Chapter 5 questions

Use this topic for any question about Chapter 5 of the course.

Please correct me if I’m wrong.

A DataSet object can be thought of as some tabular data, whose rows and columns are examples and features respectively. The length of a DataSet object is the number of examples, which equals to the number of its rows. Each column corresponds to one feature.

Given this understanding of DataSet, I found the following descriptions in chapter 5 are confusing (in other words incorrect?).

… here those 1,000 examples gave 1,463 new features, resulting in a shape error.

1,463 is the number of rows (i.e. examples) of the newly added columns (i.e. features) such as attention_mask, input_ids, etc.

We can check that our new dataset has many more features than the original dataset by comparing the lengths:

len(tokenized_dataset[“train”]), len(drug_dataset[“train”])

(206772, 138514)

Obviously the above two numbers are the numbers of rows, i.e. the numbers of examples, not the number of columns (features). The number of features in this case is 4. Specifically, these 4 features are

attention_mask
input_ids
overflow_to_sample_mapping

and

token_type_ids

1 Like

Hey @ducatyb, your understanding is indeed correct: rows are examples, and columns are features.

We sometimes use “examples” and “features” interchangeably, but I agree this is confusing. I’ll improve the wording to make this clear - thank you for the feedback!

2 Likes

Thanks for clarifying!

In the section Creating your own dataset I got an import error when trying this code

from huggingface_hub import list_datasets

all_datasets = list_datasets()
print(f"Number of datasets on Hub: {len(all_datasets)}")
print(all_datasets[0])

Perhaps the package name should’ve been datasets instead of huggingface_hub ?

My bad. I was using an older version of huggingface_hub. The import error has gone after I installed the latest version, i.e. version 0.2.1

1 Like

The course is my first experience with HF, I’m totally wowed. Thanks for the great course and great tools!

For question in the end of chapter quiz for chapter 5, the grading system shows the correct answer as dataset.shuffle().select(range(len(50)).

I think you don’t mean to have the len in there, and it would instead be dataset.shuffle().select(range(50)).

Hi @dansbecker thank you for the kind words!
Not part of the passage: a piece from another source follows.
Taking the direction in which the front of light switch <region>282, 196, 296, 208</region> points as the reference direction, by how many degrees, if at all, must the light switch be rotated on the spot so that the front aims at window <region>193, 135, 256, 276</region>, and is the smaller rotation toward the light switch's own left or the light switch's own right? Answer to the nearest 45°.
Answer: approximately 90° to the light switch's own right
You’re totally right about the quiz - that’s a bug which I’ll fix right away :slight_smile:

1 Like

I disagree with that analysis. Here we are in a situation where we create several training samples from one example by applying some preprocessing, which is generally called feature extraction. In tabular data feature extraction often means adding new columns to the dataset (although it sometimes means removing some), which leads to people often calling the columns features. Here in this example, it means adding more rows, wo calling the rows the features makes perfect sense to me.

We could however add a remark to explain this :slight_smile:

In HF Chapter 5, “Time to slice and dice”: The 🤗 Datasets library - Hugging Face Course

I observe

new_drug_dataset = drug_dataset.map(
      lambda x: {"review": html.unescape(x["review"])},
      batched=True)

to work slightly better than the used

new_drug_dataset = drug_dataset.map(
      lambda x: {"review": [html.unescape(o) for o in x["review"]]},
      batched=True
)

Results:

Hey @satpalsr that’s an interesting result, but I think you’ll find that html.unescape() won’t actually unescape the HTML characters in your first example because it expects a string, not a list of strings.

You can check the outputs by inspecting the first element of the train split in both cases :slight_smile:

1 Like

Hi! I have an issue when saving the dataset:

drug_dataset_clean.save_to_disk("drug-reviews")

A TypeError has been raised.
I’ve tried another dataset with the type Dataset (freq_dataset in the tutorial, for example), and it works. So maybe the problem is the data type of drug_dataset_clean.

I think there is a mistake in the ‘Creating your own dataset’ section:

issues_with_comments_dataset = issues_dataset.map(
    lambda x: {"comments": get_comments(x["number"])}
)

It will raise a TypeError because the data type of x[‘number’] is numpy.int64 instead of int, and the former could not be used as an index. So

issues_with_comments_dataset = issues_dataset.map(
    lambda x: {"comments": get_comments(int(x["number"]))}
)

will work.

Hi @DoyyingFace, thank you for reporting this error! Unfortunately, I am not able to reproduce the error using the code in the chapter’s Colab. Perhaps you missed a cell that needed executing or are using an old version of datasets? If the problem remains, can you share a copy of the notebook that you’re running?

Hi @DoyyingFace thank you for raising this error. Unfortunately I am not able to reproduce it using the Colab notebook provided with the chapter. Perhaps you are using an old version of datasets? If the problem persists, can you please share the notebook you are getting the error in?

Hi! I ran the notebook attached in the tutorial and it worked as you said (for both replies I made here). So maybe there is something wrong with my notebook, and I might check my version. Thanks for your help!
BTW, what is about the old version of datasets?